_INFORMATION GIVEN_
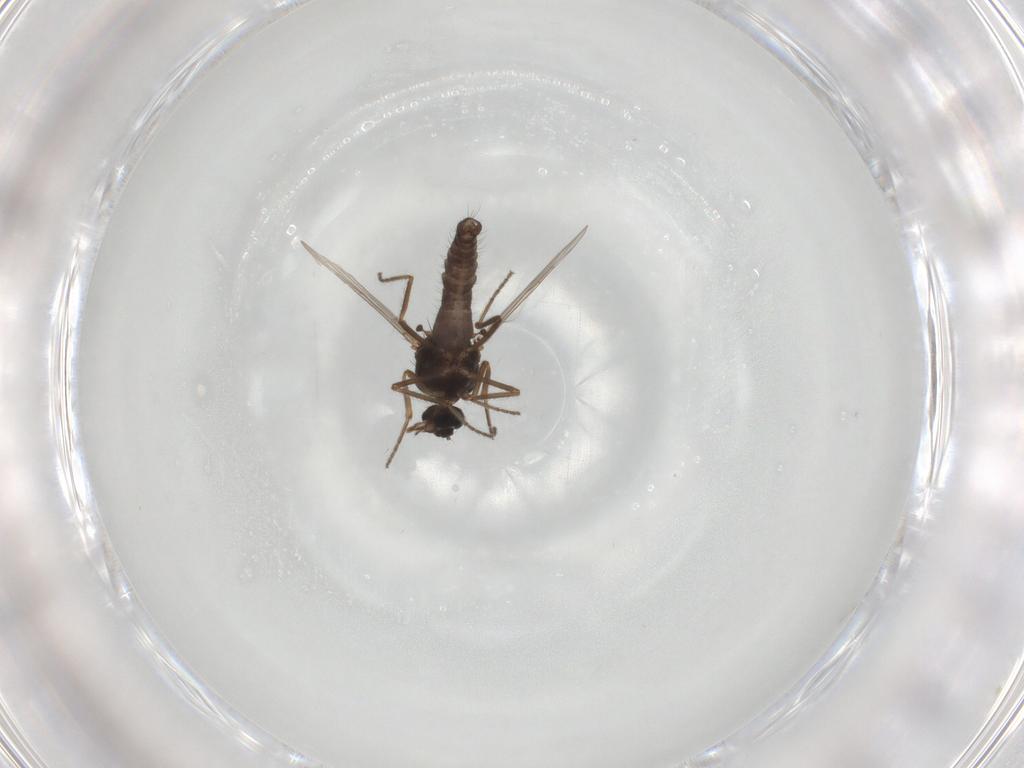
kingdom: Animalia
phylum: Arthropoda
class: Insecta
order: Diptera
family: Ceratopogonidae
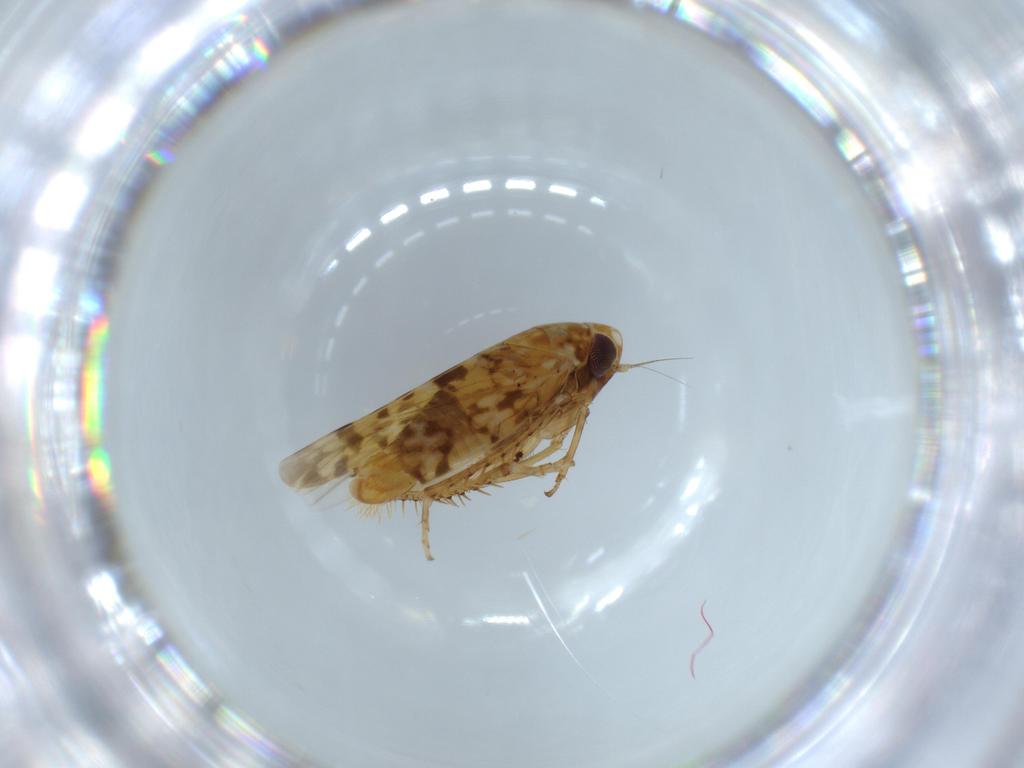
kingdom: Animalia
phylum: Arthropoda
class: Insecta
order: Hemiptera
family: Cicadellidae
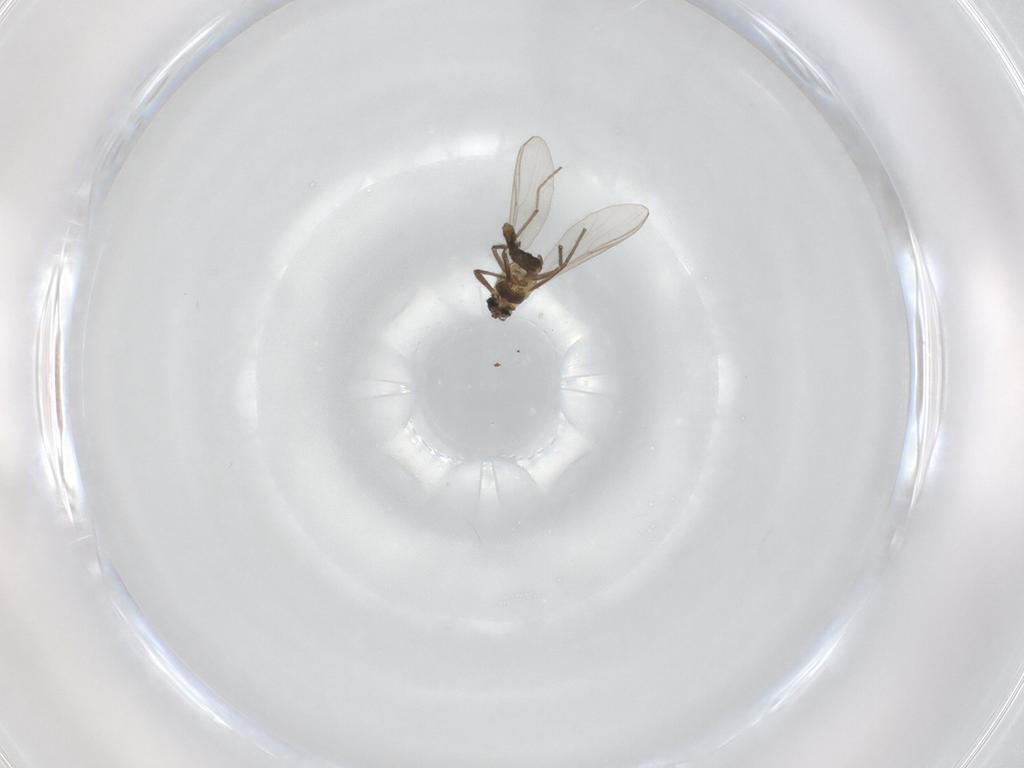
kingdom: Animalia
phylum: Arthropoda
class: Insecta
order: Diptera
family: Chironomidae
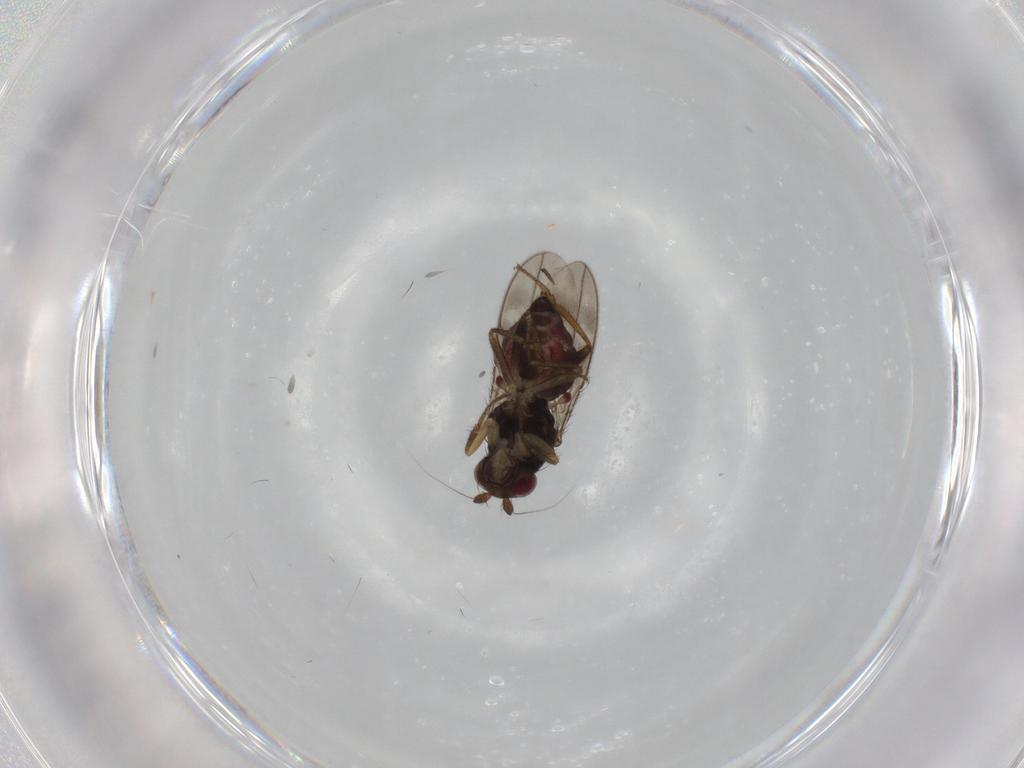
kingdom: Animalia
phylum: Arthropoda
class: Insecta
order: Diptera
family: Sphaeroceridae
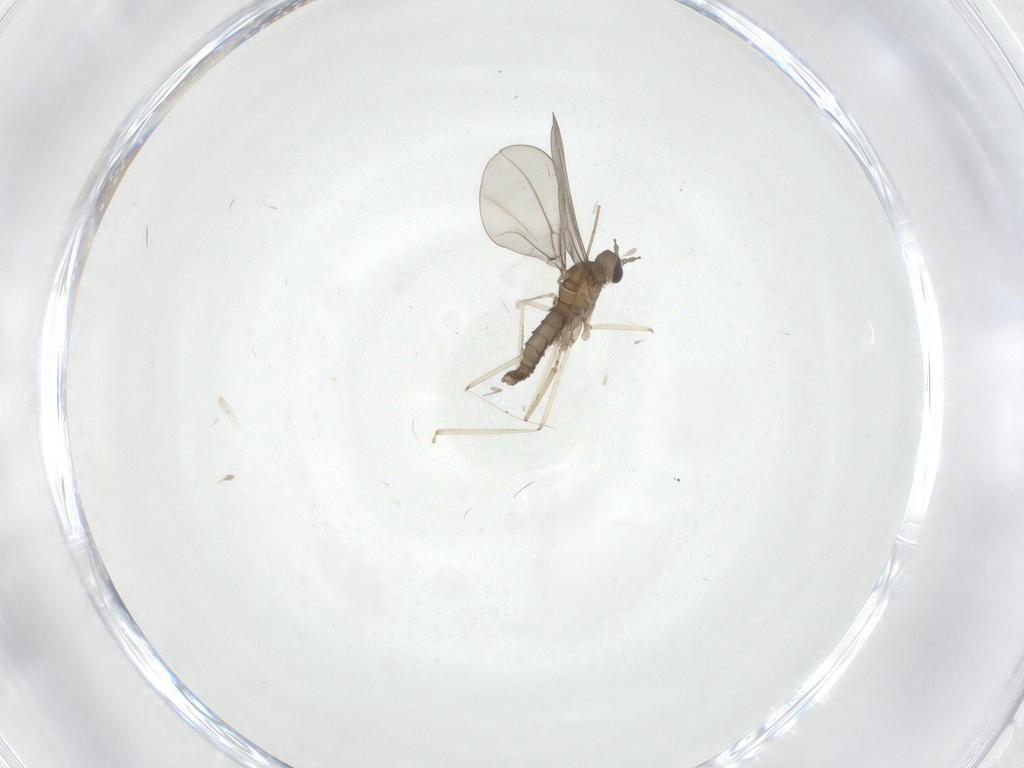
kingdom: Animalia
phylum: Arthropoda
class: Insecta
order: Diptera
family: Cecidomyiidae
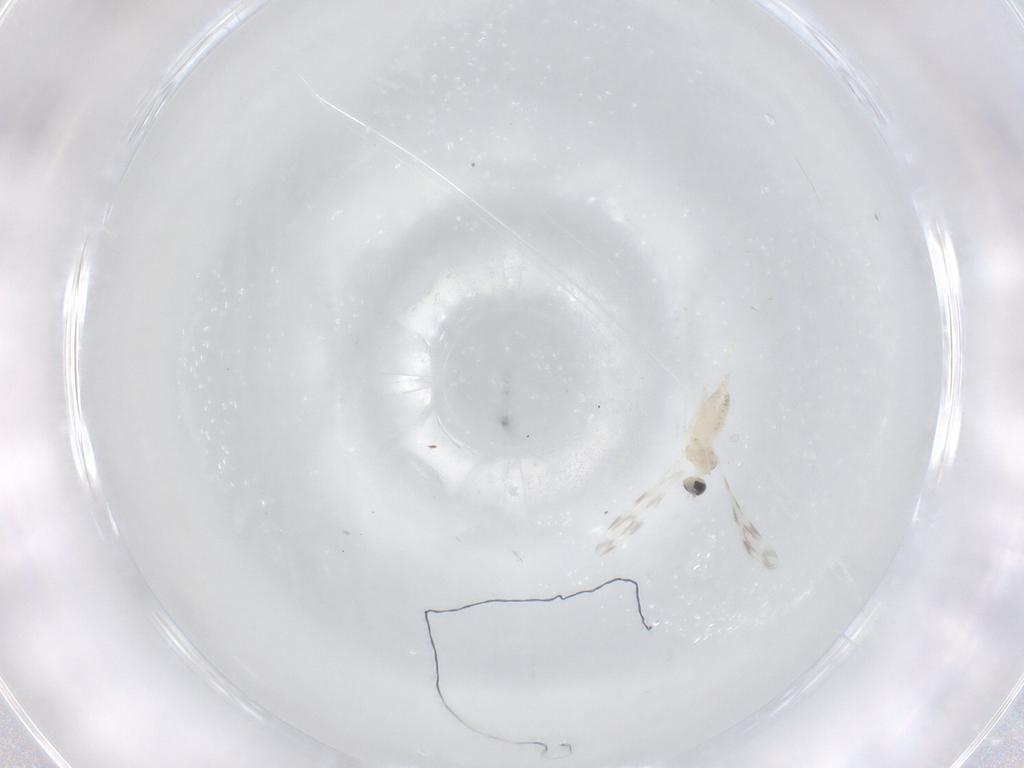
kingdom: Animalia
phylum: Arthropoda
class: Insecta
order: Diptera
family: Cecidomyiidae
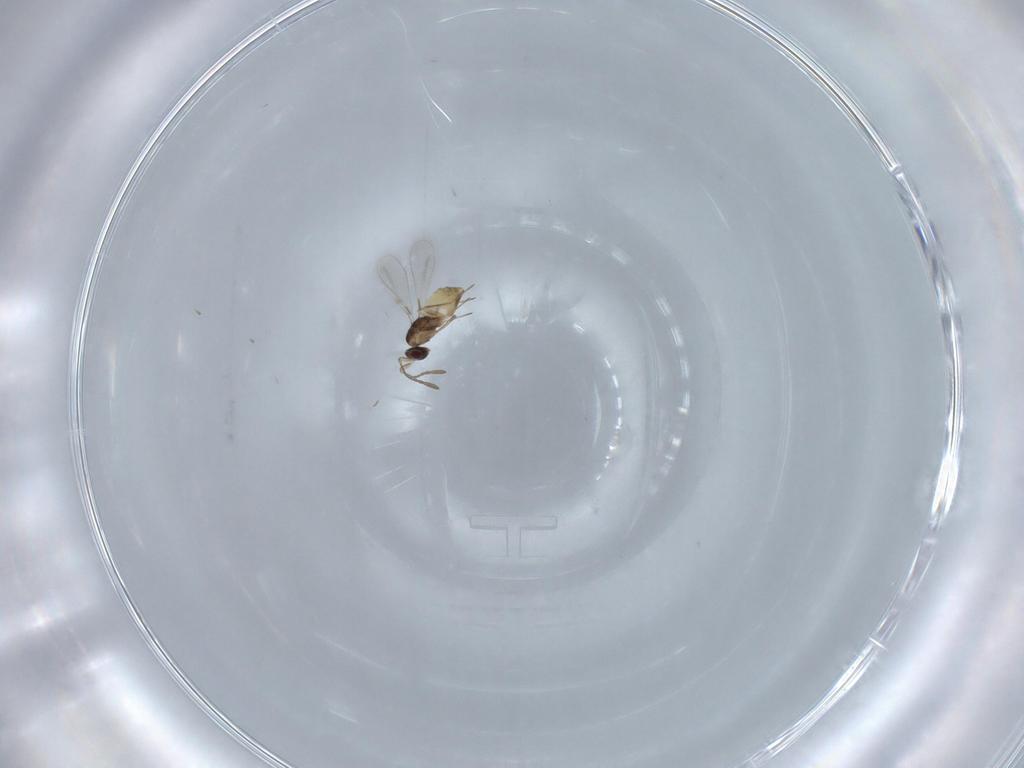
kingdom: Animalia
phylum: Arthropoda
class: Insecta
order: Hymenoptera
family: Mymaridae
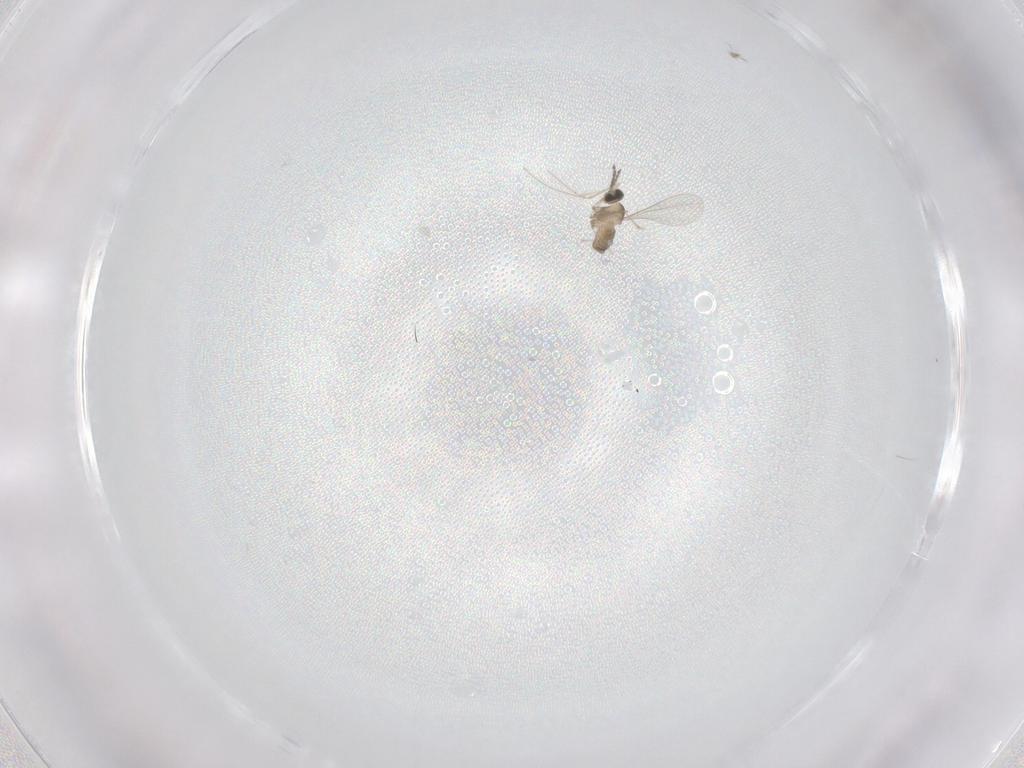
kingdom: Animalia
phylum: Arthropoda
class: Insecta
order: Diptera
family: Cecidomyiidae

_WRITTEN EXERCISE_
Copy out every line in the records above that contains the word "family".

_SOLUTION FOR THIS PROBLEM_
family: Ceratopogonidae
family: Cicadellidae
family: Chironomidae
family: Sphaeroceridae
family: Cecidomyiidae
family: Cecidomyiidae
family: Mymaridae
family: Cecidomyiidae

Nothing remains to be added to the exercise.